__Passage to read__.
____________________

Plaintiff filed this suit on March 13, 1970. In answering, defendant denied under oath that statutory notice of injury was given or that good cause existed for the failure to give notice. To prove his cause of action, plaintiff relied upon his testimony, pre-trial discovery and the introduction in evidence of exhibit no. 1, a form entitled 'Notice of Injury and Claim for Compensation.' In the pre-trial discovery procedures, plaintiff failed to induce defendant to concede that plaintiff gave notice to his employer, or that defendant had actual notice, of the injury within 30 days from the date of the claimed injury; or that plaintiff made a claim for compensation within six months from the date of the alleged injury. The first notice defendant had of the injury, according to its answer to an interrogatory, was from an inquiry made by the Industrial Accident Board in January, 1970. Defendant replied to one interrogatory that plaintiff's supervisor was one 'D. C. Hannum, foreman.' Thus, the validity of the motion for instructed verdict because of lack of statutory notice and claim must be tested by plaintiff's own testimony and his exhibit no. 1.

Plaintiff's testimony given at the trial on September 23, 1970, is summarized, except as it may be referred to verbatim. At approximately 6 a.m. on January 20, 1967, plaintiff, in the course of his employment with American Smelter and Refining Company, was either climbing in or out of a box car in the process of taking a moisture content sample when 'my foot slipped and I felt the sharp pain in my back.' No other person observed the occurrence and plaintiff did not report the event at that time. He worked that day . The next two days were his normal days off, and his testimony of what transpired when he came to work the following Tuesday morning was:

'A. * * * I told the yard man or yard boss at the time that I had hurt my back, and that I needed to come see the doctor when he came in that morning.

'Q. Who was that you told?

'A. I believe it was Amos Prater.'

Plaintiff testified that he saw the company doctor, but there is no evidence of any report of injury being made to the doctor.

____________________

__Exercise set__.
a - Transcribe the stretch of the workers' compensation opinion from "Plaintiff's testimony given" through "that you told?".
b - Go on with the workers' compensation opinion from its last sentence.

____________________

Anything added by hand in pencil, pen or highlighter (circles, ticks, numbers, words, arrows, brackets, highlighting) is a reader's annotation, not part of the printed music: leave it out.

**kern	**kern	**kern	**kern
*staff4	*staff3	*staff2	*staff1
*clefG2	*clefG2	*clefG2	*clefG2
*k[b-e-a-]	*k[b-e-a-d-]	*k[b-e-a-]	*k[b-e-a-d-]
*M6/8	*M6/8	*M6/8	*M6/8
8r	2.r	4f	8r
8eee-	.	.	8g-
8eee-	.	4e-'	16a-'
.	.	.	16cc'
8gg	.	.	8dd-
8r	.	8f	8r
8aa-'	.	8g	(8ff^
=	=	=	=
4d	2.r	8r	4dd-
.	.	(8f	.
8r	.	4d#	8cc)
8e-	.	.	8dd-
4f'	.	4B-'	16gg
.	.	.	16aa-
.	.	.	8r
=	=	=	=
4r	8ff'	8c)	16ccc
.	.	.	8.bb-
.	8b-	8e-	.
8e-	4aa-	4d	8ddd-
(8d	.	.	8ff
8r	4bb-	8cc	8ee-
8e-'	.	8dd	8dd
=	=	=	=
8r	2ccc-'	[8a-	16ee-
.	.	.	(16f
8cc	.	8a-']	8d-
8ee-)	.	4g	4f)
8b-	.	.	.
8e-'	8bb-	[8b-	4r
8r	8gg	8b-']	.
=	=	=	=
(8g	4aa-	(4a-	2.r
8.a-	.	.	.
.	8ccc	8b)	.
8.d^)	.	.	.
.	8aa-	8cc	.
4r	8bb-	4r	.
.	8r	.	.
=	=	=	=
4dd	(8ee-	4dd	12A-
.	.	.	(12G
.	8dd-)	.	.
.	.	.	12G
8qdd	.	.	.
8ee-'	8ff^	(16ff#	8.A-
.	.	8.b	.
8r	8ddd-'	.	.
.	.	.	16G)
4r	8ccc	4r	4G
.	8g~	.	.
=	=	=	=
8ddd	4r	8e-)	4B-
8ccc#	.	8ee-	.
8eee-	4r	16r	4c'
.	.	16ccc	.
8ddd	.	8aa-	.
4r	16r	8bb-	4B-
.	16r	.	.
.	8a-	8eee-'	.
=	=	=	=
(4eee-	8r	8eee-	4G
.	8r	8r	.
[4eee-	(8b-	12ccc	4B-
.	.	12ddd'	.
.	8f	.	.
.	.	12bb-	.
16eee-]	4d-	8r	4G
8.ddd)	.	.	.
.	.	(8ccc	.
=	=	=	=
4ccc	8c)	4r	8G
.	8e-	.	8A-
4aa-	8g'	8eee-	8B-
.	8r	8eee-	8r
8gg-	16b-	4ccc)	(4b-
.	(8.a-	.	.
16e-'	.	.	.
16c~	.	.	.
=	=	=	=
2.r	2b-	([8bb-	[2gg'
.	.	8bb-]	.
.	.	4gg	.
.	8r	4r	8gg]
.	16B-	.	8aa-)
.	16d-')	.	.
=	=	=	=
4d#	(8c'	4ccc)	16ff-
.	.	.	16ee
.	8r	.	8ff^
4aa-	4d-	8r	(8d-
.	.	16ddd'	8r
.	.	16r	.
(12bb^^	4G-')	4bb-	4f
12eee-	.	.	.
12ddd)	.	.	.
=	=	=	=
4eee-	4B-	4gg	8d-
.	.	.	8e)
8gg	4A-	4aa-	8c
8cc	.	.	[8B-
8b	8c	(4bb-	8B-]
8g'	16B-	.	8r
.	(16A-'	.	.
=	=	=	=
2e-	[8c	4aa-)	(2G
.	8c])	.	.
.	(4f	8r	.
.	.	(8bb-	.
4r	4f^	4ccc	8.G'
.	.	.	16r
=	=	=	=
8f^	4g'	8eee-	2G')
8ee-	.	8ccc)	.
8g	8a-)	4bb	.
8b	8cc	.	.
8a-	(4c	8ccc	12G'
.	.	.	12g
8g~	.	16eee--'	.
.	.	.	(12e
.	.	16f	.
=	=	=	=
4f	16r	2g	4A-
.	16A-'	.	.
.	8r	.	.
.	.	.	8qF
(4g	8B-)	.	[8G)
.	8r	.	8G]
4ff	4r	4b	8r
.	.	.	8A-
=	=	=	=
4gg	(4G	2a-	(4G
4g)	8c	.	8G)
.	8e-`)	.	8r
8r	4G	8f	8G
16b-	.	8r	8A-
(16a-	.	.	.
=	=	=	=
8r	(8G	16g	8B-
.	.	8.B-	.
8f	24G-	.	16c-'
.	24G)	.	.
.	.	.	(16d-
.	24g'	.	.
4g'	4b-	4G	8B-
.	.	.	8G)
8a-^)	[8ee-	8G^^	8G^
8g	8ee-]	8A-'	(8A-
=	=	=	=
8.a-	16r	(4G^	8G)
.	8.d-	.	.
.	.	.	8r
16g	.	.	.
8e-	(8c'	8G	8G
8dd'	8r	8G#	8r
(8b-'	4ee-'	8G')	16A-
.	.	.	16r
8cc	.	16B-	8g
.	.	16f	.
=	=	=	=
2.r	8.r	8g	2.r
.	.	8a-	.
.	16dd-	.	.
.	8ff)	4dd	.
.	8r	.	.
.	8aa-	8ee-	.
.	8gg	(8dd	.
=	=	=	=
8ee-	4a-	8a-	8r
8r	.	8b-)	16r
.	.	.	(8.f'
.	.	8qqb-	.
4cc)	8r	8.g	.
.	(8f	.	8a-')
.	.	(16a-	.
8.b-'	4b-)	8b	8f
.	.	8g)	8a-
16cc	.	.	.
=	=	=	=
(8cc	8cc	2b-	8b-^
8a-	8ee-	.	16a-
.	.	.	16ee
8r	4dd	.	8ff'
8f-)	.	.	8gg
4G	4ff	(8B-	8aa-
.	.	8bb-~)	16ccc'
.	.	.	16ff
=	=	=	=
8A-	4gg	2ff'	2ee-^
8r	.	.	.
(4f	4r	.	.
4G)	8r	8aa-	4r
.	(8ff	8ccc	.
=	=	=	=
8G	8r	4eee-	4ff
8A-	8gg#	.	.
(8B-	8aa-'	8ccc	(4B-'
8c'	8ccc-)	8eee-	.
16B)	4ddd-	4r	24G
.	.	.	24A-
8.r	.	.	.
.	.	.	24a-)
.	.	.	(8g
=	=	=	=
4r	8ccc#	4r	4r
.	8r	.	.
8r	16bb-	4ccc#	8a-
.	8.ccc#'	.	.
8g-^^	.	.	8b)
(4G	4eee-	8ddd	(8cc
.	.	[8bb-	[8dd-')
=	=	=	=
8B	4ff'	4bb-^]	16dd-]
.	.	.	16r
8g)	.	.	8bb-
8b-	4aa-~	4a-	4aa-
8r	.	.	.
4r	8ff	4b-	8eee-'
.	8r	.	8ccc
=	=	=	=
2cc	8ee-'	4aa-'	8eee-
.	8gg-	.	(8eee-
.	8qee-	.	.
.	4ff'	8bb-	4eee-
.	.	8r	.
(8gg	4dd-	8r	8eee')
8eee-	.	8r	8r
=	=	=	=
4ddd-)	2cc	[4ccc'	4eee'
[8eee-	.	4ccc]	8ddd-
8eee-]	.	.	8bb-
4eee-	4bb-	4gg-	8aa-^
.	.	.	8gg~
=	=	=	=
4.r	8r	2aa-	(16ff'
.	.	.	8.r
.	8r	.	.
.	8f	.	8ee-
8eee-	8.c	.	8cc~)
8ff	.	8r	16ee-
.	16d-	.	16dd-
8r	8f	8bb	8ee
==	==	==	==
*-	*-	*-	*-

____________________

__Answer list__.
a -
Plaintiff's testimony given at the trial on September 23, 1970, is summarized, except as it may be referred to verbatim. At approximately 6 a.m. on January 20, 1967, plaintiff, in the course of his employment with American Smelter and Refining Company, was either climbing in or out of a box car in the process of taking a moisture content sample when 'my foot slipped and I felt the sharp pain in my back.' No other person observed the occurrence and plaintiff did not report the event at that time. He worked that day . The next two days were his normal days off, and his testimony of what transpired when he came to work the following Tuesday morning was:

'A. * * * I told the yard man or yard boss at the time that I had hurt my back, and that I needed to come see the doctor when he came in that morning.

'Q. Who was that you told?

b -
On January 31, 1967, plaintiff completed and filed with the Industrial Accident Board the form designated 'Notice of Injury and Claim for Compensation,' a copy of which he introduced as exhibit no . 1. In the form he reported the January 20, 1967 injury, stated that he started losing time on January 20, 1967, and returned to work on January 24, 1967. By checking the appropriate block on the form, he requested that the Board 'Not Take Further Action Until Requested By Me.' He did not send a copy of the form to either his employer or to the defendant, and he did not notify either of them that he had made a claim for compensation.

In December, 1969, plaintiff hurt his back while shingling the roof of his house. Thereafter, in December, 1969, or in January, 1970, he requested the Board to take action on his claim for compensation for the 1967 injury.

While the Workmen's Compensation Act must be given liberal construction to carry out its evident purpose, Shelton v. Standard Ins. Co.,389 S.W.2d 290 (Tex.Sup.1965), nevertheless, the rights and obligations of the parties are controlled by the statute. Houston Fire & Casualty Ins. Co. v. Dieter, 409 S.W.2d 838 (Tex.Sup.1966). Sec. 4a of art. 8307 provides that for plaintiff to maintain his compensation proceeding, he must have given notice of the injury to the defendant or to plaintiff's employer within 30 days after the happening, and make a claim for compensation within six months after the injury. The provision contained therein permitting the Board in meritorious cases to waive strict compliance with statutory notice and claim is not before us since plaintiff neither pleaded nor offered proof of good cause for any failure to give notice and file a claim within the specified periods.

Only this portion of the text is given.